The opening suite, "Tour de France Etapes 1-3" was suddenly a soundtrack to those repetitive, predictable, functional, though not dislikeable movements we experience each day. A journey to work on the train for example; it’s necessary, functional, driven, motivated, outcome-focused. It’s the same every day, only slightly different. Marginally different faces in the seat opposite, marginally different weather outside the windows… and so the suite goes. It’s locked into a groove with its passengers being the sounds, motifs, and vocoded comments embarking, remarking, and alighting every so often… and without changing the material nature of what’s really taking place.
Further on, there’s "Vitamin." Again, in terms of arrangement, it’s a repetitive fallback to their early Krautrock days without the pop-single approach of their 1980s work.
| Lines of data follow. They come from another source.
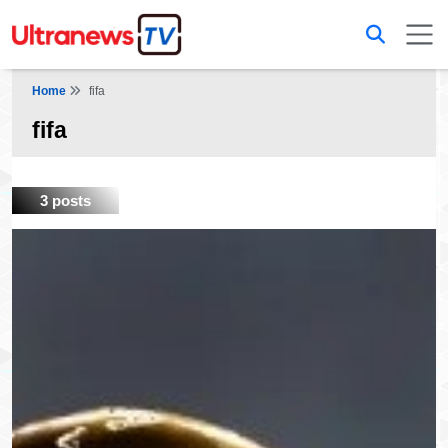
Home
fifa
fifa
3 posts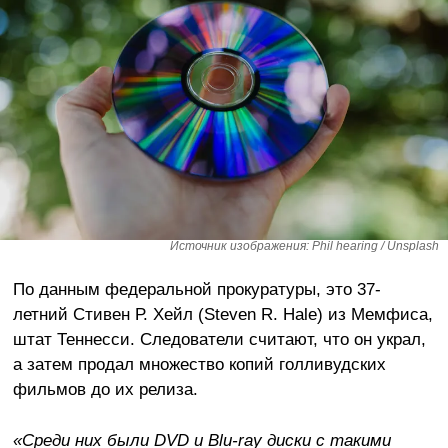
Источник изображения: Phil hearing / Unsplash
По данным федеральной прокуратуры, это 37-
летний Стивен Р. Хейл (Steven R. Hale) из Мемфиса,
штат Теннесси. Следователи считают, что он украл,
а затем продал множество копий голливудских
фильмов до их релиза.
«Среди них были DVD и Blu-ray диски с такими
A detached voice, slightly erring towards the style of early hip-hop performers, recites the names of vitamin and mineral types in German, without any additional narrative.
"Mineral Biotin Zink Selen L-Carnitin;
Adrenalin Endorphin Elektrolyt Co-Enzym.
Carbo-Hydrat Protein;
A-B-C-D Vitamin ..."
I’d say it’s essential, but that gets overused. This album is life-affirming, and a most vital organ indeed.







Article comments
1 - Simon Fay
I might have been better disposed to this record if it had come out straight after the glorious title-track single did, rather than requiring 20 baffling, barren years of incubation whose subsequent lack of output just heightens my annoyance at Hutter/Schneider's gross waste of time and further potential. Agree that 'Vitamin' is a corker.